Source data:
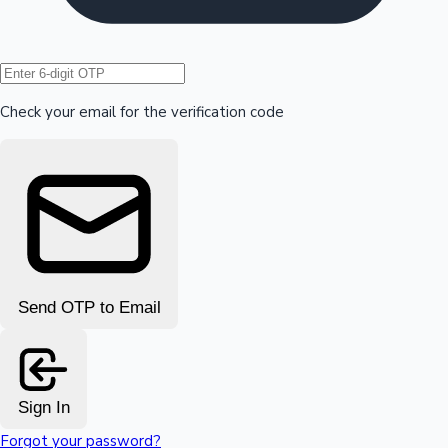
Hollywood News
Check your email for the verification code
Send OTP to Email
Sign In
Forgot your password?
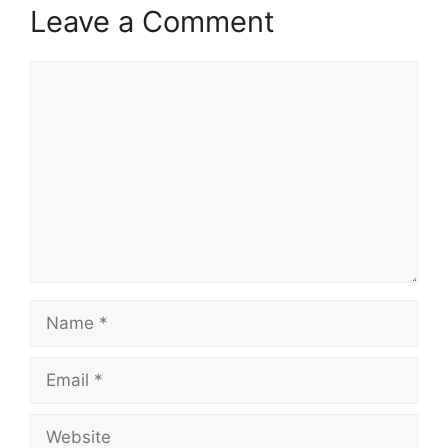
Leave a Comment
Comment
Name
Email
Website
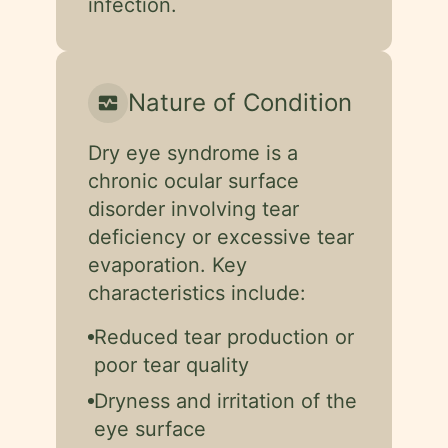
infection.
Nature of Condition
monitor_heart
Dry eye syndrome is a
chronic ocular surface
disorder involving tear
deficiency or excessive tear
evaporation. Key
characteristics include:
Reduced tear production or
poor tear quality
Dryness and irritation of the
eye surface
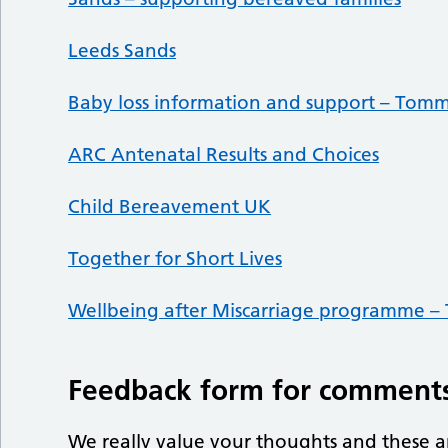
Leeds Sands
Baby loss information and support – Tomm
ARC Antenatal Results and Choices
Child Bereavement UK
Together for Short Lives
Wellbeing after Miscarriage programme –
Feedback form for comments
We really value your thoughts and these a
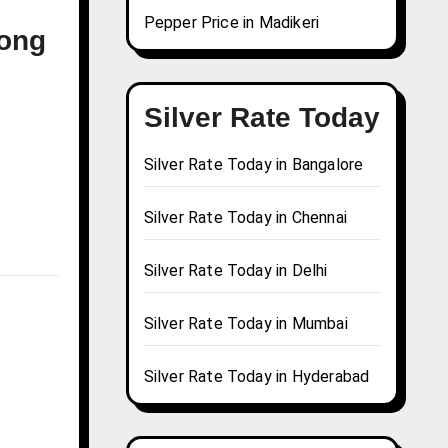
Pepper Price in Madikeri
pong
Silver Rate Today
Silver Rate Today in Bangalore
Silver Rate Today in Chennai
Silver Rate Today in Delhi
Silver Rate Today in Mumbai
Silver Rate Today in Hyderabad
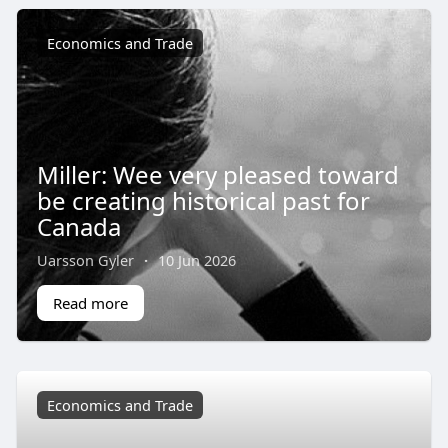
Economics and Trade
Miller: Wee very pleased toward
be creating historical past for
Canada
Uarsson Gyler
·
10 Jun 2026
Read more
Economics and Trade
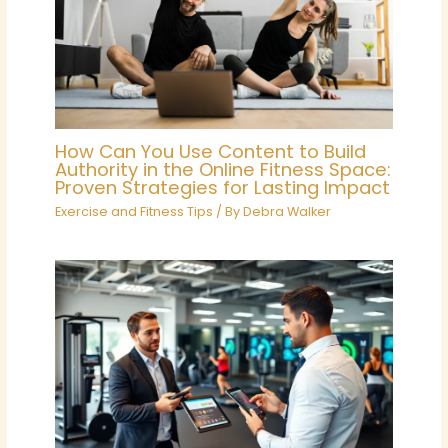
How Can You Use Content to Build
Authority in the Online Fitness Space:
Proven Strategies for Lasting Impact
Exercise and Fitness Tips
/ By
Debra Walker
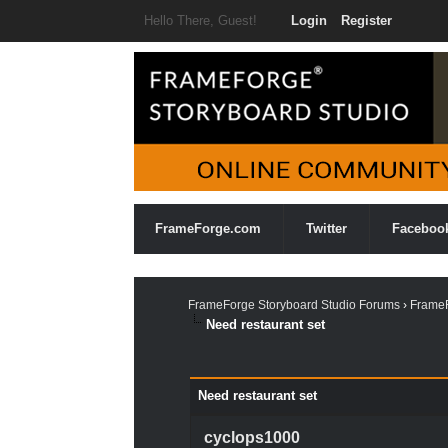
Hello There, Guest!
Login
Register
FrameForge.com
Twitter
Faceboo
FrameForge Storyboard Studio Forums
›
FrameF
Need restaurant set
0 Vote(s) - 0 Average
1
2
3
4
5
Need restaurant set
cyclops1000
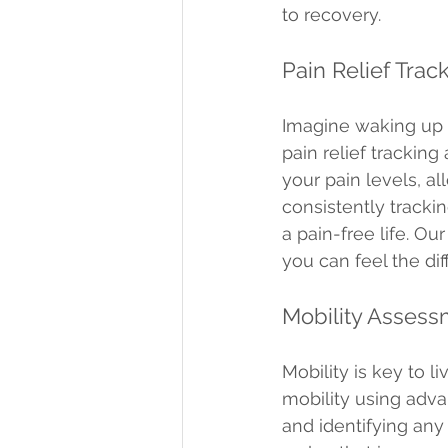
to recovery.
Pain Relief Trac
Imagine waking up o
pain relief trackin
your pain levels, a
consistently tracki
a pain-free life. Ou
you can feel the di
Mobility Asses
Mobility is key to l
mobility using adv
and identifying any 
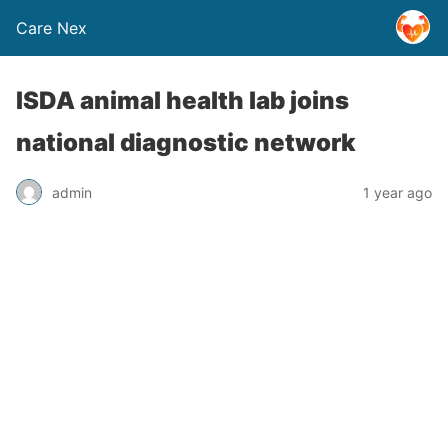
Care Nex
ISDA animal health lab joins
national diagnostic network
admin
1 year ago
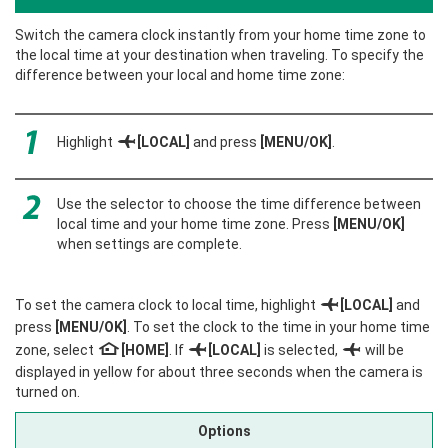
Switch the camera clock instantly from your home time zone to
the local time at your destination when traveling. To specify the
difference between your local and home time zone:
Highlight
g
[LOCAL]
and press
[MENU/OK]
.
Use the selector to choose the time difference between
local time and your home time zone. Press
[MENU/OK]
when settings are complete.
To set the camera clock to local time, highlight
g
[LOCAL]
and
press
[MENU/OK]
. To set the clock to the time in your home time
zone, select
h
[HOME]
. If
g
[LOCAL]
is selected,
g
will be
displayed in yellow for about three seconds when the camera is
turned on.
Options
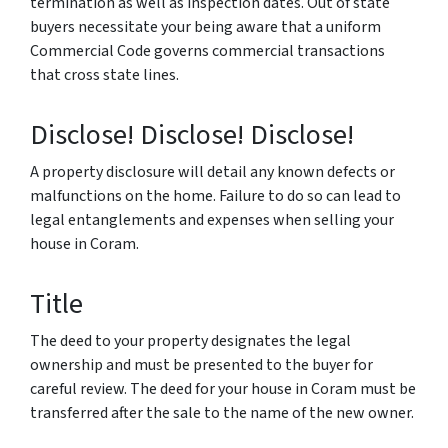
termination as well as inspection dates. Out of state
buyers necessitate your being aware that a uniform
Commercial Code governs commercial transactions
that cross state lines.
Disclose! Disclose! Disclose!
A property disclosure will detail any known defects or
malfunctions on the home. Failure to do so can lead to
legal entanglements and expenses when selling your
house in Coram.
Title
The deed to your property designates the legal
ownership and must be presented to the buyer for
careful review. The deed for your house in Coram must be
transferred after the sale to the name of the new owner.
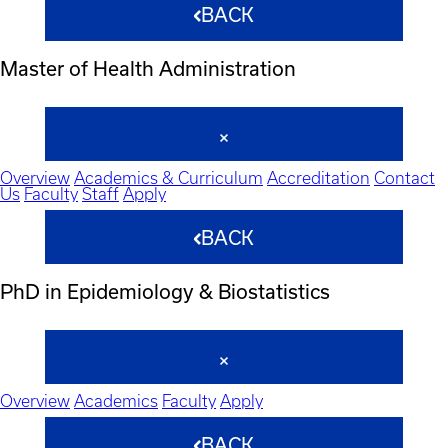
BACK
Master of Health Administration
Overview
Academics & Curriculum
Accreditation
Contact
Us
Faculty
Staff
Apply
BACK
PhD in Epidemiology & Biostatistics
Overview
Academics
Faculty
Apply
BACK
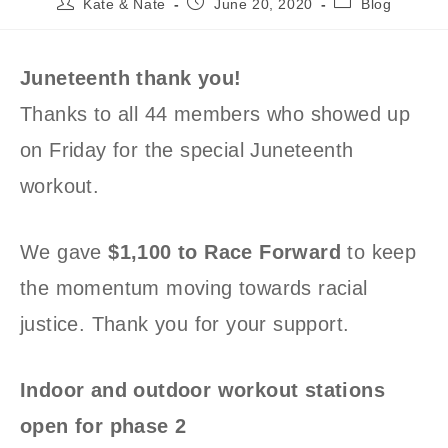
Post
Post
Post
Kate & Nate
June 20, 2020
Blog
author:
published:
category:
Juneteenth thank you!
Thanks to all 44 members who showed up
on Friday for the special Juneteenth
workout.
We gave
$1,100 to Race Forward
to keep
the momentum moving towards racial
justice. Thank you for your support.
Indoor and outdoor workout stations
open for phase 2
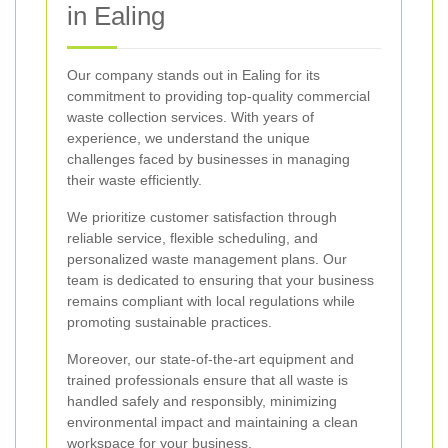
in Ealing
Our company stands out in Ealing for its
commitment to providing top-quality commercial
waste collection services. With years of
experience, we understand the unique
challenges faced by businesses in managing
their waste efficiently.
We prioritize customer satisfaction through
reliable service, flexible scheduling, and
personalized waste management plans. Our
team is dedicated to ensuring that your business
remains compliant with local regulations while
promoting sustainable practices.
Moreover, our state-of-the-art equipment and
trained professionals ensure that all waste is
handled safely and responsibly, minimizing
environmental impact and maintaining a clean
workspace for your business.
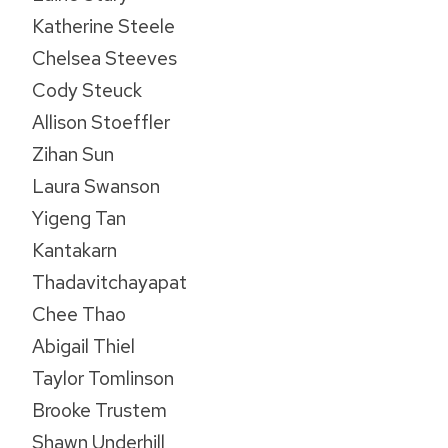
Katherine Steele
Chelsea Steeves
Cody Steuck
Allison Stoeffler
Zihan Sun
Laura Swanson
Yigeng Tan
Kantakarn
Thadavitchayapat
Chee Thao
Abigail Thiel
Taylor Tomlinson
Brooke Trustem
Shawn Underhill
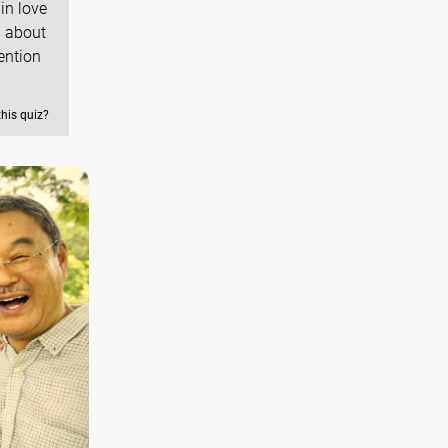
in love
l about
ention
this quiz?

● **What you are asked to do**
The word "Today" appears in some lines above. Return every one of those lines.

● **Solution for this problem**
Silver Rate Today
Silver Rate Today in Bangalore
Silver Rate Today in Chennai
Silver Rate Today in Delhi
Silver Rate Today in Mumbai
Silver Rate Today in Hyderabad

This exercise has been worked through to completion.